**The task:** Collect all lines below with the string "NoSuchElementException".
::: Records to use
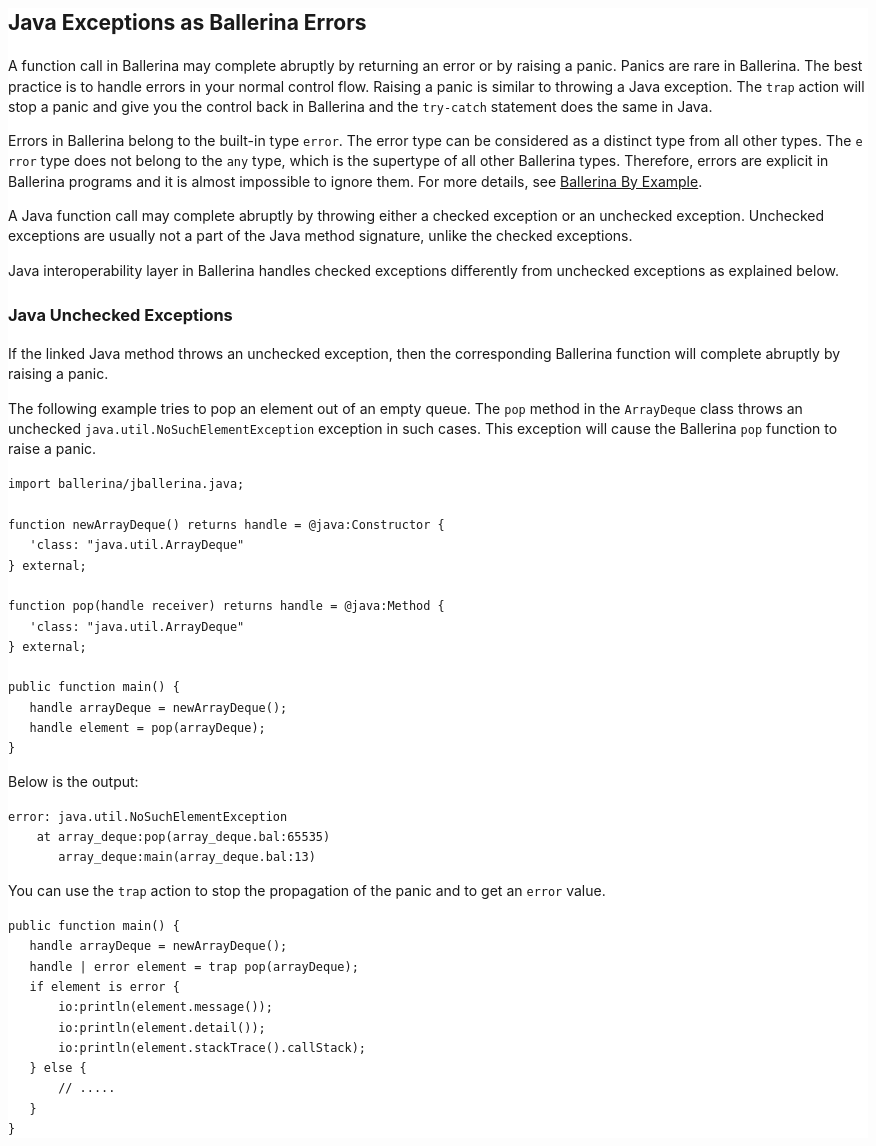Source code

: ## Java Exceptions as Ballerina Errors
A function call in Ballerina may complete abruptly by returning an error or by raising a panic. Panics are rare in Ballerina. The best practice is to handle errors in your normal control flow. Raising a panic is similar to throwing a Java exception. The `trap` action will stop a panic and give you the control back in Ballerina and the `try-catch` statement does the same in Java.

Errors in Ballerina belong to the built-in type `error`. The error type can be considered as a distinct type from all other types. The `error` type does not belong to the `any` type, which is the supertype of all other Ballerina types. Therefore, errors are explicit in Ballerina programs and it is almost impossible to ignore them. For more details, see [Ballerina By Example](https://ballerina.io/learn/by-example/).

A Java function call may complete abruptly by throwing either a checked exception or an unchecked exception. Unchecked exceptions are usually not a part of the Java method signature, unlike the checked exceptions.

Java interoperability layer in Ballerina handles checked exceptions differently from unchecked exceptions as explained below.

### Java Unchecked Exceptions
If the linked Java method throws an unchecked exception, then the corresponding Ballerina function will complete abruptly by raising a panic.

The following example tries to pop an element out of an empty queue. The `pop` method in the `ArrayDeque` class throws an unchecked  `java.util.NoSuchElementException` exception in such cases. This exception will cause the Ballerina `pop` function to raise a panic.

```ballerina
import ballerina/jballerina.java;

function newArrayDeque() returns handle = @java:Constructor {
   'class: "java.util.ArrayDeque"
} external;

function pop(handle receiver) returns handle = @java:Method {
   'class: "java.util.ArrayDeque"
} external;

public function main() {
   handle arrayDeque = newArrayDeque();
   handle element = pop(arrayDeque);
}
```

Below is the output:

```
error: java.util.NoSuchElementException
	at array_deque:pop(array_deque.bal:65535)
	   array_deque:main(array_deque.bal:13)
```

You can use the `trap` action to stop the propagation of the panic and to get an `error` value.

```ballerina
public function main() {
   handle arrayDeque = newArrayDeque();
   handle | error element = trap pop(arrayDeque);
   if element is error {
       io:println(element.message());
       io:println(element.detail());
       io:println(element.stackTrace().callStack);
   } else {
       // .....
   }
}
```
::::::
**Result of the exercise:**
The following example tries to pop an element out of an empty queue. The `pop` method in the `ArrayDeque` class throws an unchecked  `java.util.NoSuchElementException` exception in such cases. This exception will cause the Ballerina `pop` function to raise a panic.
error: java.util.NoSuchElementException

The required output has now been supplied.